Mr. Lowther's success is comforting to the plain man, for it is the success of his own russet-coated virtues. It is the success of one like himself of a plain man without a touch of genius, almost without a touch of brilliancy, but with all the qualities of the average man in perfect equilibrium. He has culture, loves painting almost as much as stalking the deer, has since the Cambridge days when, as Mr. Lowthian R. Cade, he used to share the theatrical exploits of Lord Crewe, Mr. Alfred Lyttelton, and others retained his interest in the drama, tells a good story, enjoys a good book.

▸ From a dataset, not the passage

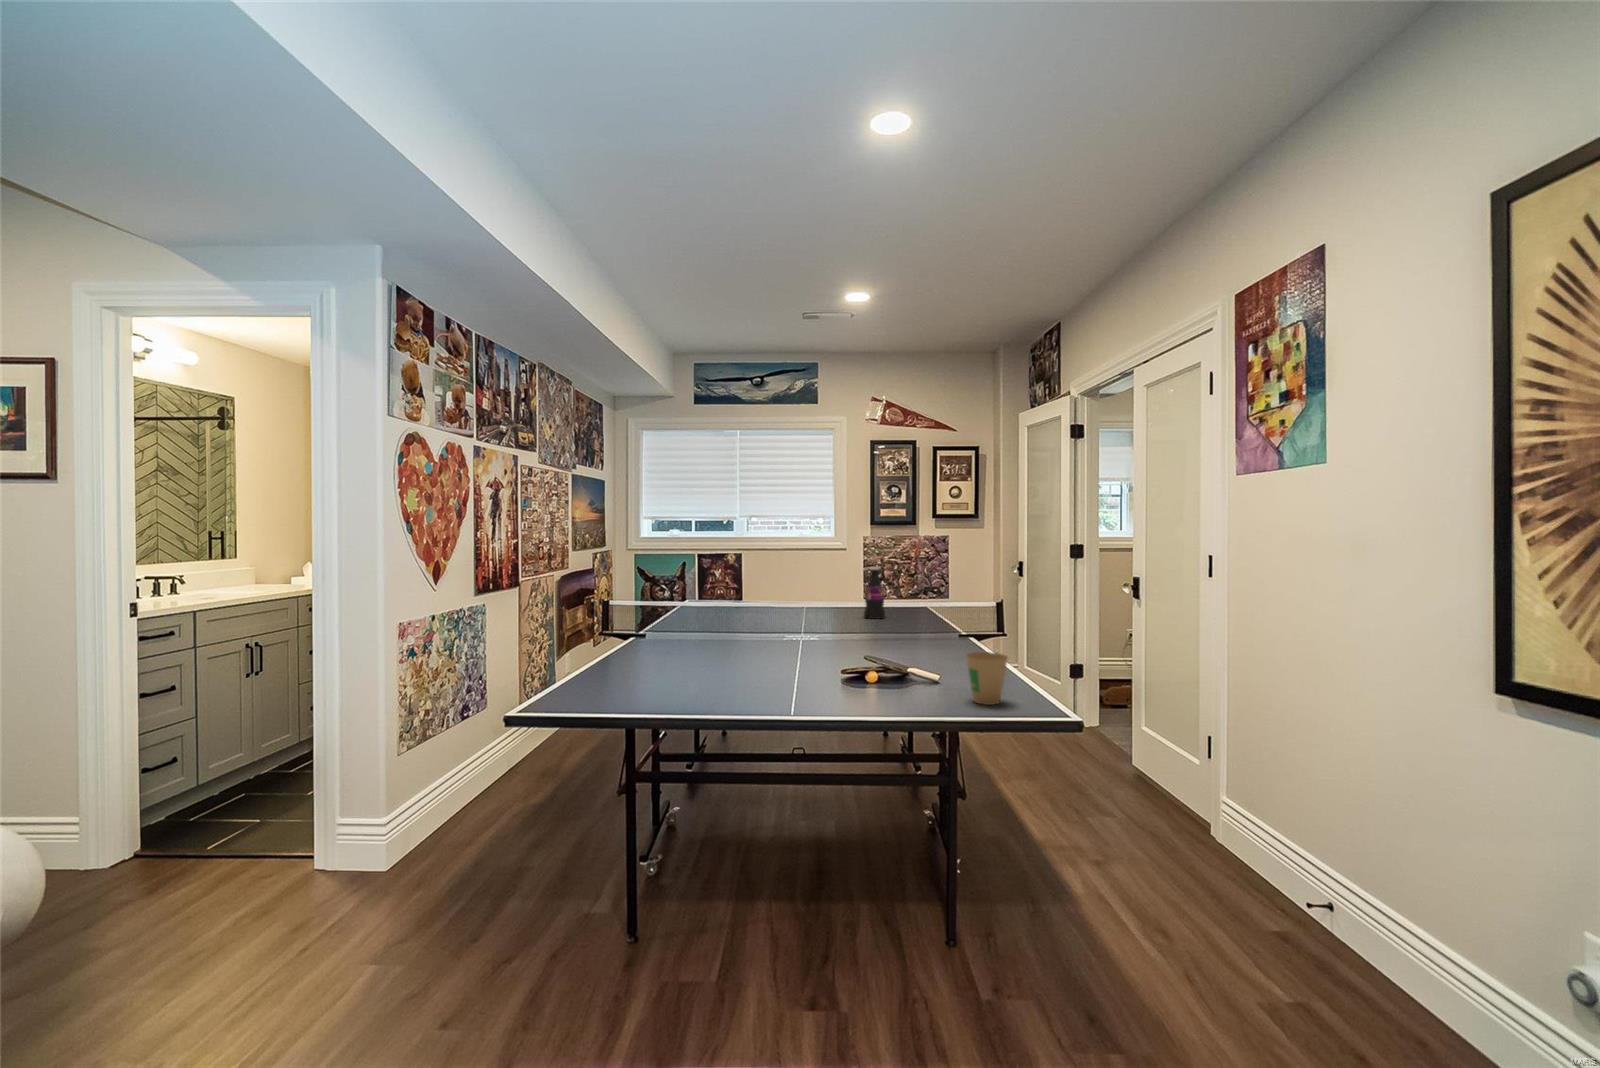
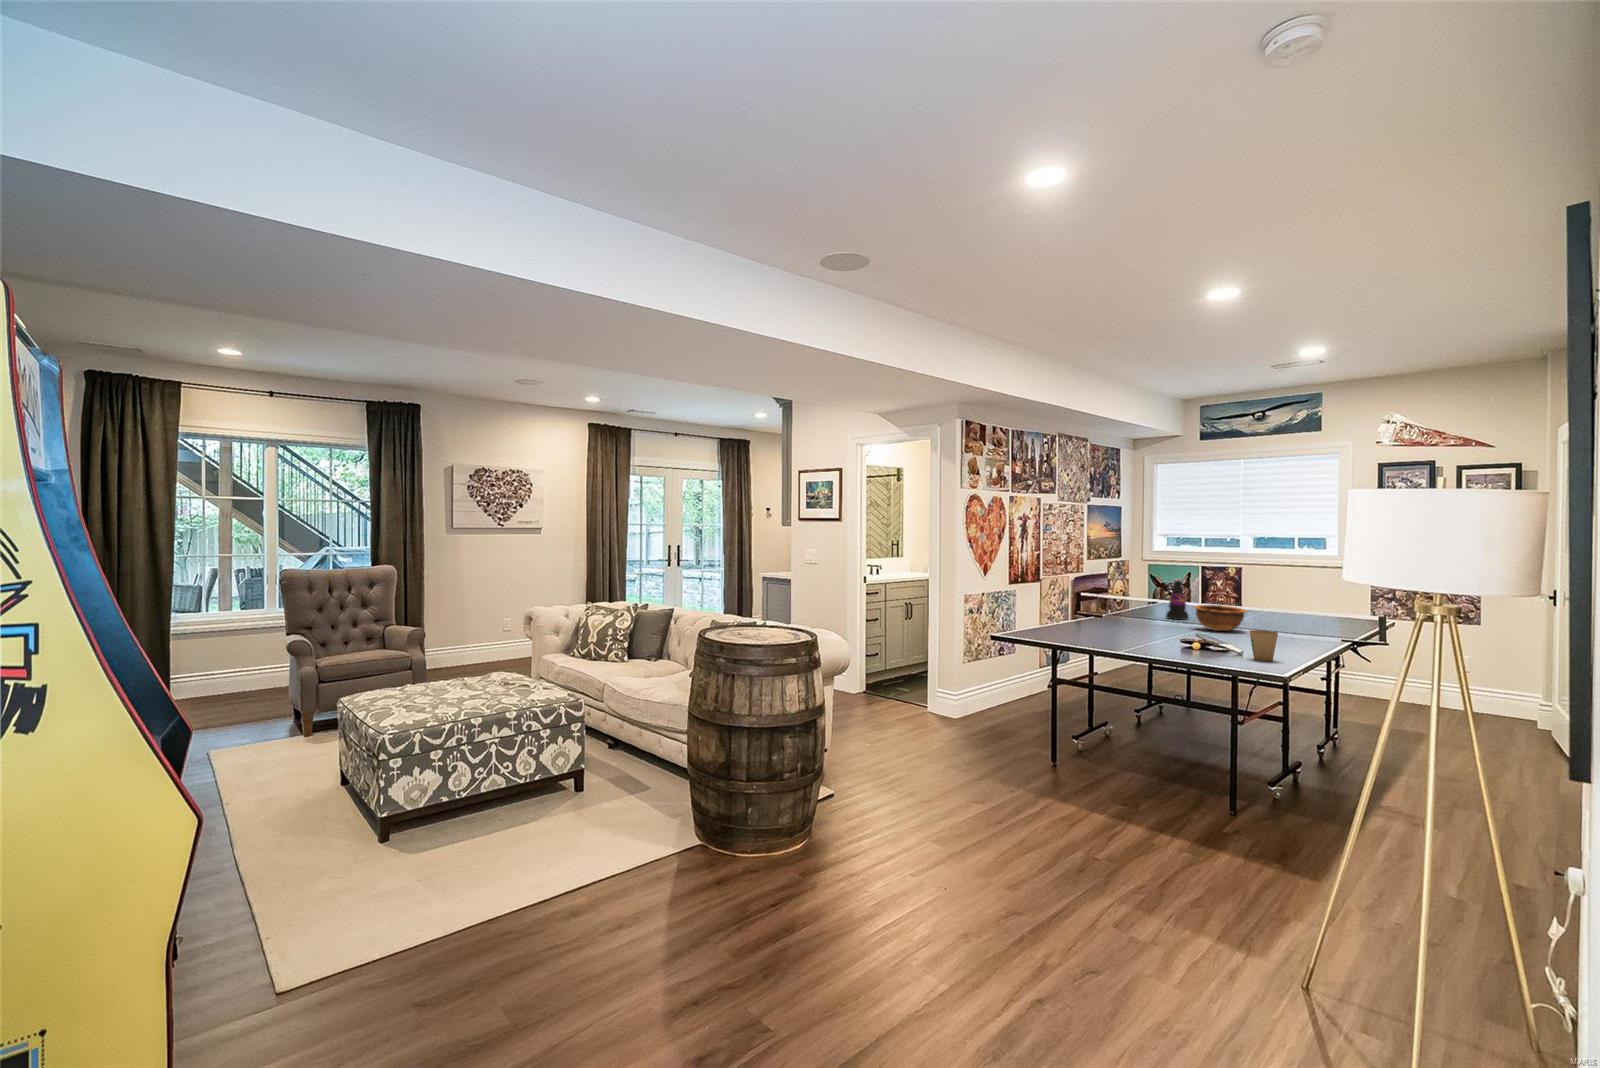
beverage bottle: present [864,567,885,619] -> present [1166,578,1189,620]
bowl: none [781,607,846,644] -> present [1194,605,1246,631]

But he is essentially the ordinary man that is, the ordinary man in an extraordinary degree, his mind full of daylight, the range of his thought limited by the daylight vision, his instinct for justice sound, his spirit firm and masculine as the strong, well-tended hand that he rests upon the arm of the Speaker's chair. He is not one of those who bring new light into the thought of men or add to the sum of human effort. He is the type of the practical man who does his task honestly, firmly, and good-humouredly. That is why, taken all in all, he is the greatest Speaker of our time. For the office of Speaker does not demand rare qualities. It demands common qualities in a rare degree.